Phillip Dampier April 26, 2009 Time Warner Cable 27 Comments

[Updated 11:04pm EDT]

Sunday’s massive service outage, impacting hundreds of thousands of customers from Maine to western New York, left large numbers of “Digital Phone” customers without access to emergency services.

No phone service meant that people trying to call 911 for an emergency were out of luck.

The Montgomery County Sheriff’s Office issued a press release stating that all Montgomery County residents with Time Warner phone lines had to report in person to their local fire department, EMS, or police station in case of an emergency.  Public safety officials note that elderly customers often lack backup cell phone services or other means to contact emergency officials when service outages occur.

Time Warner Cable Spokesperson, Robin Wolfgang, told WKBW Buffalo, “there was a problem with a main switching device at their Syracuse hub station.”

CHECK YOUR UNDERSTANDING:
a: Answer these questions from the outage report, one line each:
(i) Which customers were left without access to emergency services?
(ii) Where did the Montgomery County Sheriff's Office tell residents with Time Warner phone lines to report an emergency?
(iii) What problem did the Time Warner Cable spokesperson describe to WKBW Buffalo?
b: Summarize the outage report in two sentences.

INFORMATION PROVIDED:
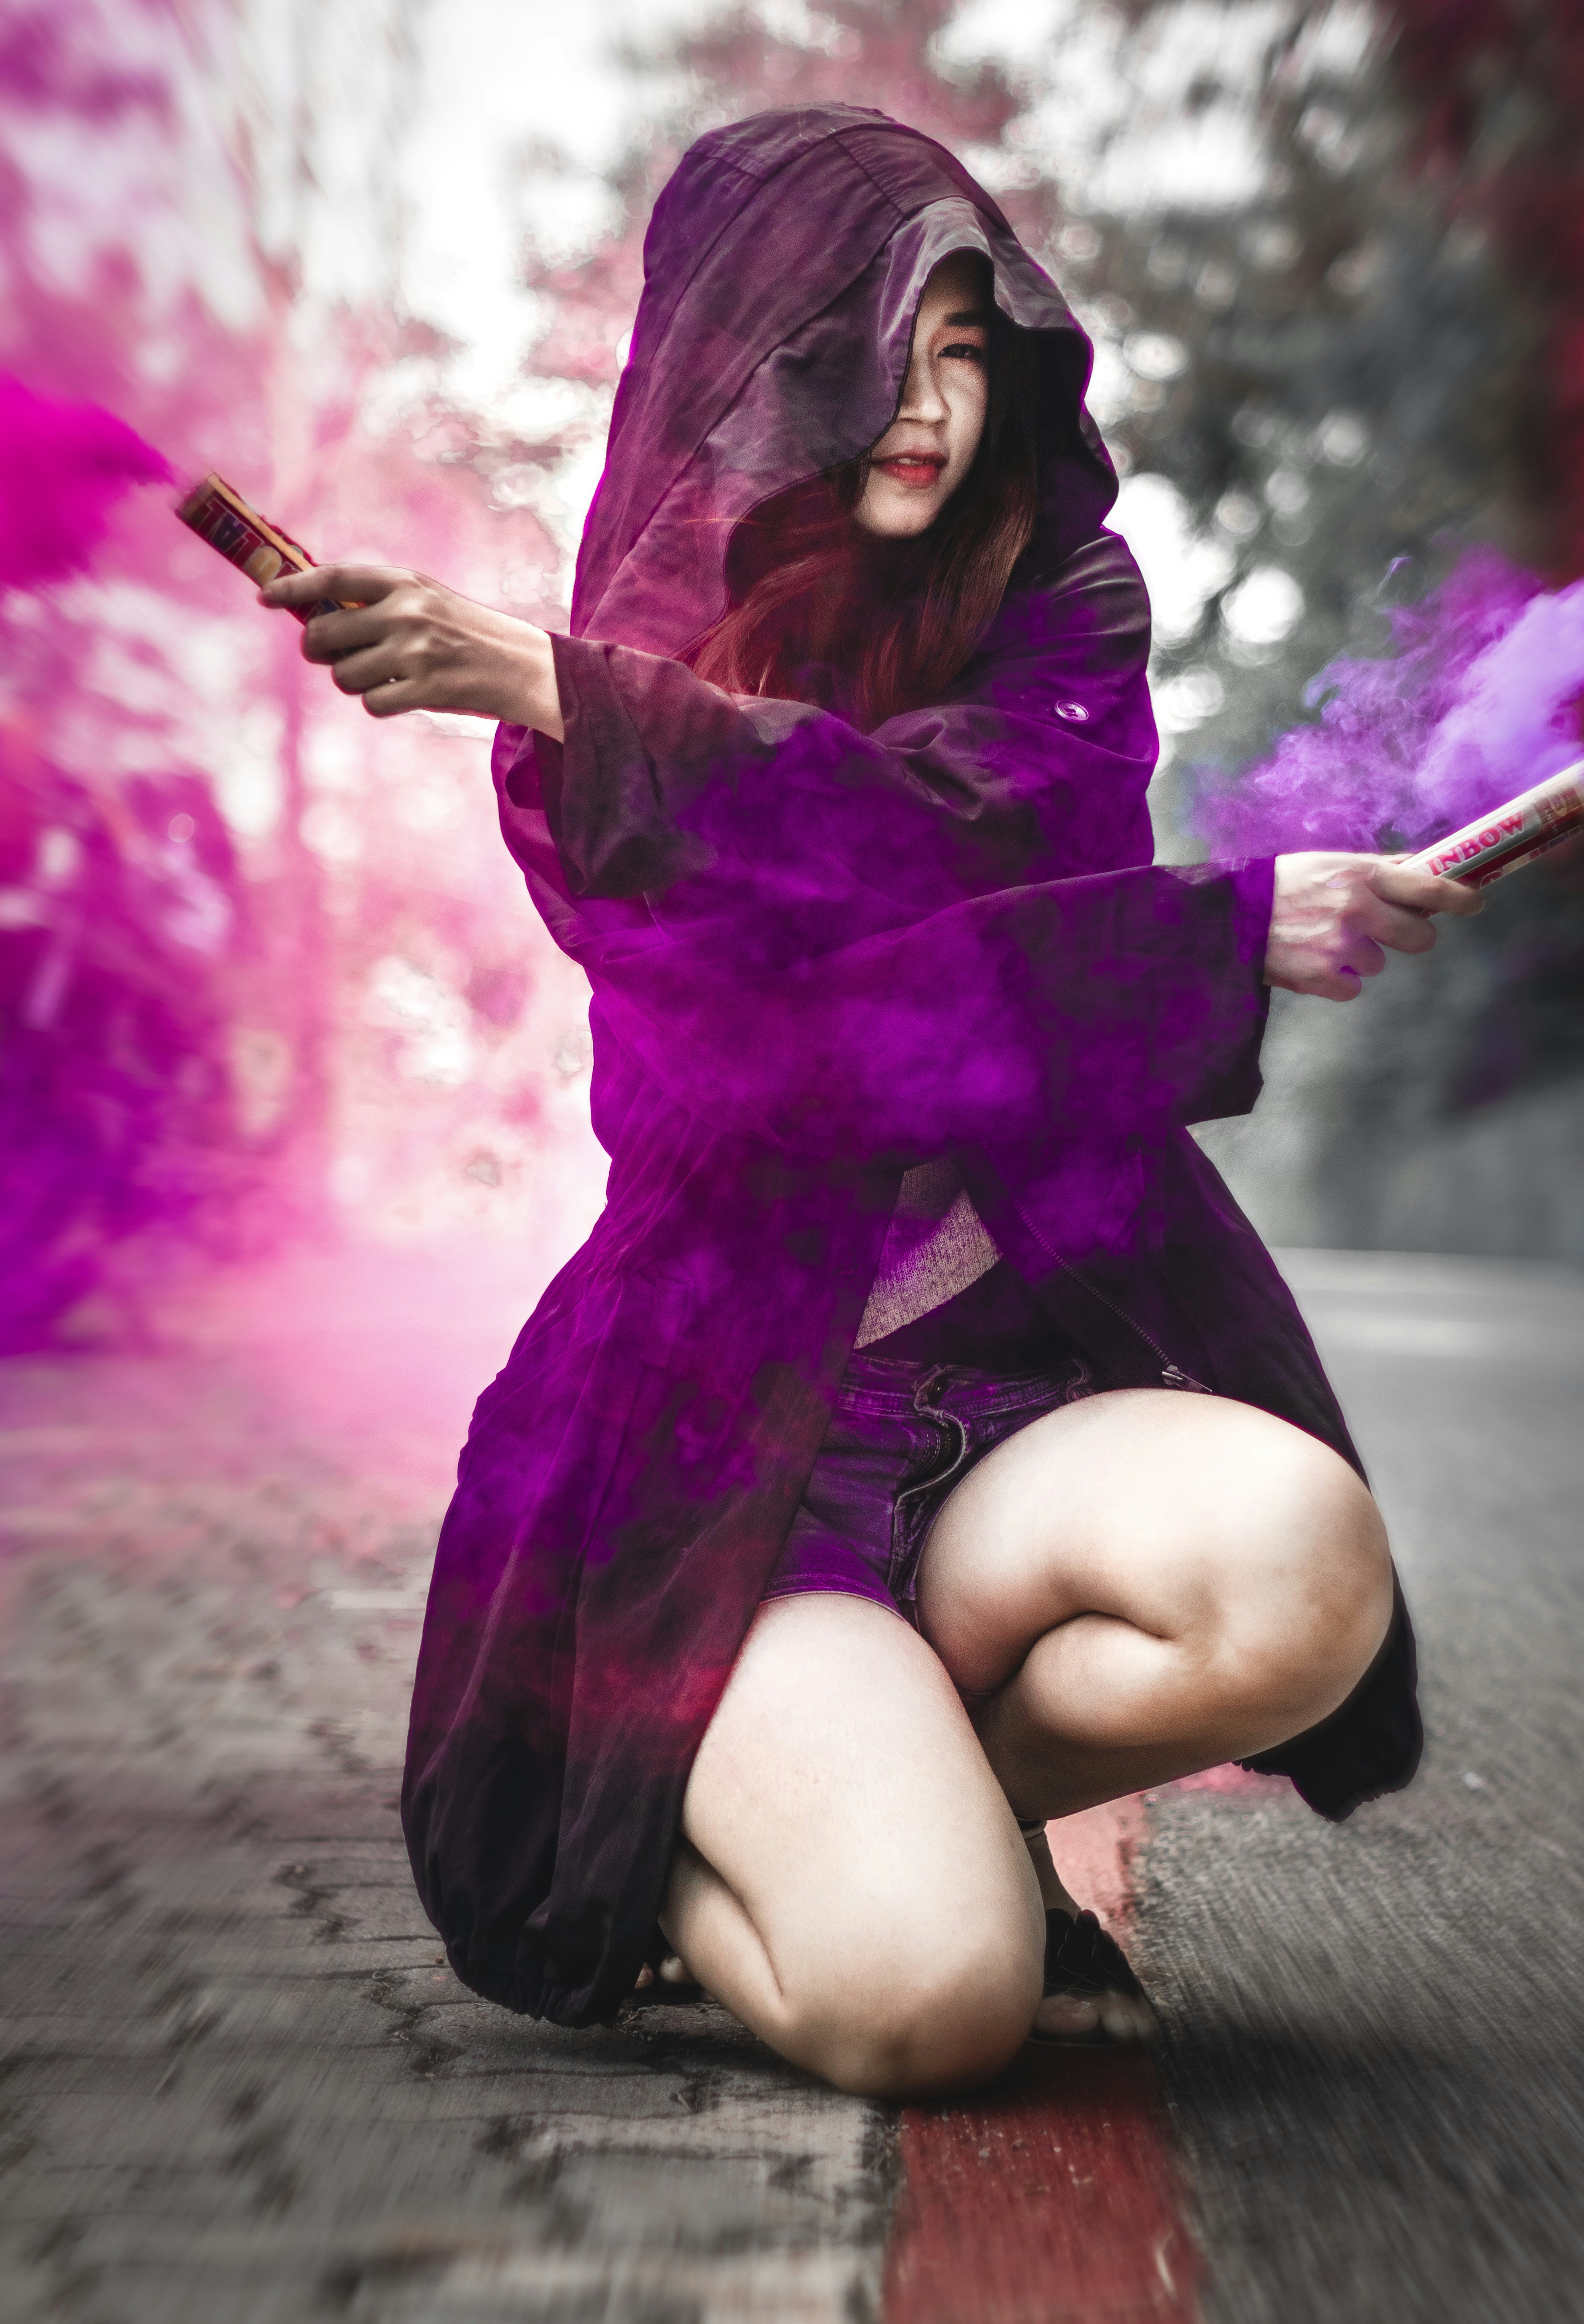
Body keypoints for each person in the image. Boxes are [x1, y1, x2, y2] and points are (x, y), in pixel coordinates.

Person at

TASK-BY-TASK ANSWERS:
a:
(i) Large numbers of "Digital Phone" customers.
(ii) In person at their local fire department, EMS, or police station.
(iii) A problem with a main switching device at the Syracuse hub station.

b: A massive Sunday service outage affecting hundreds of thousands of customers from Maine to western New York left many "Digital Phone" customers unable to call 911. The Montgomery County Sheriff's Office told residents with Time Warner phone lines to report emergencies in person to their local fire department, EMS, or police station, and a Time Warner Cable spokesperson cited a problem with a main switching device at the Syracuse hub station.